You can pass multiple regex pattern by terminating them with ;
or overloading the -rs
option.
您可以通过使用选项终止;
或重载-rs
选项来传递多个正则表达式模式。
rnm -rs '/[\[\]]//g;/\s*\[crap\]//g' -rs '/crap2//' *.ext
The general format of this replace string is /search_part/replace_part/modifier
这个替换字符串的一般格式是 /search_part/replace_part/modifier
- search_part: regex to search for.
- replace_part: string to replace with
- modifier: i (case insensitive), g (global replace)
- search_part:要搜索的正则表达式。
- replace_part: 要替换的字符串
- 修饰符:i(不区分大小写),g(全局替换)
uppercase/lowercase:
大写小写:
A replace string of the form /search_part/\c/modifier
will make the selected part of the filename (by the regex search_part
) lowercase while \C
(capital \C) in replace part will make it uppercase.

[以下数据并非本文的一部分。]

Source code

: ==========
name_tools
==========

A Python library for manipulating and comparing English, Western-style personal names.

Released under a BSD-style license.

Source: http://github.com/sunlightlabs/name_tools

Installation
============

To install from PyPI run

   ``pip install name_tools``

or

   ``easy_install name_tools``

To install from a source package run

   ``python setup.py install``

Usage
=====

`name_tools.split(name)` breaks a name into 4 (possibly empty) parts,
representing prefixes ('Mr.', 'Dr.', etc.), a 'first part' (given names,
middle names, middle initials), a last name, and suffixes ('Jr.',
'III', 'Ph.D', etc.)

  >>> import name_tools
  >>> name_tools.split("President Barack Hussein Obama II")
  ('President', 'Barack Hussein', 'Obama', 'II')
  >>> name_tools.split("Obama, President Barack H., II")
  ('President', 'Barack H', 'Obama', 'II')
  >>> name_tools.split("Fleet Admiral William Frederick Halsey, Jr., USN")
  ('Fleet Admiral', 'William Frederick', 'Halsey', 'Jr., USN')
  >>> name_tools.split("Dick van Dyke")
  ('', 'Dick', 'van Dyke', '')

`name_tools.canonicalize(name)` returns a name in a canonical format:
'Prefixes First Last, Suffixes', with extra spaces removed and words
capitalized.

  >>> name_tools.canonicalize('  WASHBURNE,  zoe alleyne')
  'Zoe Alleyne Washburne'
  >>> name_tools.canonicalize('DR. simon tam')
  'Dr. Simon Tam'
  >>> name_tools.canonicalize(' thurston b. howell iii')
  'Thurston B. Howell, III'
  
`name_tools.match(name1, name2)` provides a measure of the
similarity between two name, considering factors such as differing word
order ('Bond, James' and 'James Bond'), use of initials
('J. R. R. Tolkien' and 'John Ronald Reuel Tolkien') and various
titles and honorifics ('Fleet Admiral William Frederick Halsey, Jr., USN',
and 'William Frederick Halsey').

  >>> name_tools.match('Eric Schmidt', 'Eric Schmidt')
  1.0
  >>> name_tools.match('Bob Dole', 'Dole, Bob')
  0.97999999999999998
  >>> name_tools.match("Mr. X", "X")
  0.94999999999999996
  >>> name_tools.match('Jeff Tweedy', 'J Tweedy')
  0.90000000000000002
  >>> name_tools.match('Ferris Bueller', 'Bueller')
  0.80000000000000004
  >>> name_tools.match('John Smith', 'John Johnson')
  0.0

表单的替换字符串/search_part/\c/modifier
将使文件名的选定部分(通过正则表达式search_part
)小写,而\C
替换部分中的(大写 \C)将使其变为大写。
rnm -rs '/[abcd]/\C/g' *.ext
## this will capitalize all a,b,c,d in the filenames
如果您有许多需要处理的正则表达式模式,则将这些模式放在一个文件中并使用
-rs/f
-rs/f
选项传递该文件。rnm -rs/f /path/to/regex/pattern/file *.ext
You can find some other examples here.
您可以在此处找到其他一些示例。
Note:
笔记:
- rnm uses PCRE2 (revised PCRE) regex.
- You can undo an unwanted rename operation by running
rnm -u
- rnm 使用 PCRE2(修订版 PCRE)正则表达式。
- 您可以通过运行来撤消不需要的重命名操作
rnm -u
P.S: I am the author of this tool.
PS:我是这个工具的作者。
回答by Stefano Falsetto
If you want to use something not depending on perl, you can use the following code (let's call it sanitizeNames.sh
). It is only showing a few cases, but it's easily extensible using string substitution, tr (and sed too).
如果你想使用不依赖于 perl 的东西,你可以使用下面的代码(我们称之为sanitizeNames.sh
)。它只显示了几种情况,但可以使用字符串替换、tr(以及 sed)轻松扩展。
#!/bin/bash
ls |while read f; do
newfname=$(echo "$f" \
|tr -d '\[ ' \ # Removing opened square bracket
|tr ' \]' '-' \ # Translating closing square bracket to dash
|tr -s '-' \ # Squeezing multiple dashes
|tr -s '.' \ # Squeezing multiple dots
)
newfname=${newfname//-./.}
if [ -f "$newfname" ]; then
# Some string magic...
extension=${newfname##*\.}
basename=${newfname%\.*}
basename=${basename%\-[1-9]*}
lastNum=$[ $(ls $basename*|wc -l) ]
mv "$f" "$basename-$lastNum.$extension"
else
mv "$f" "$newfname"
fi
done
And use it:
并使用它:
$ touch '[ www.crap.com ] file.name.ext' 'www.crap.com - file.name.ext' '[ www.crap.com ] - file.name.ext' '[www.crap.com ].file.anothername.ext2' '[www.crap.com ].file.name.ext'
$ ls -1 *crap*
[ www.crap.com ] - file.name.ext
[ www.crap.com ] file.name.ext
[www.crap.com ].file.anothername.ext2
[www.crap.com ].file.name.ext
www.crap.com - file.name.ext
$ ./sanitizeNames.sh *crap*
$ ls -1 *crap*
www.crap.com-file.anothername.ext2
www.crap.com-file.name-1.ext
www.crap.com-file.name-2.ext
www.crap.com-file.name-3.ext
www.crap.com-file.name.ext
回答by Sandeep
If you are using Ubunntu/Debian os use rename command to rename multiple files at time.
如果您使用的是 Ubunntu/Debian 操作系统,请使用 rename 命令一次重命名多个文件。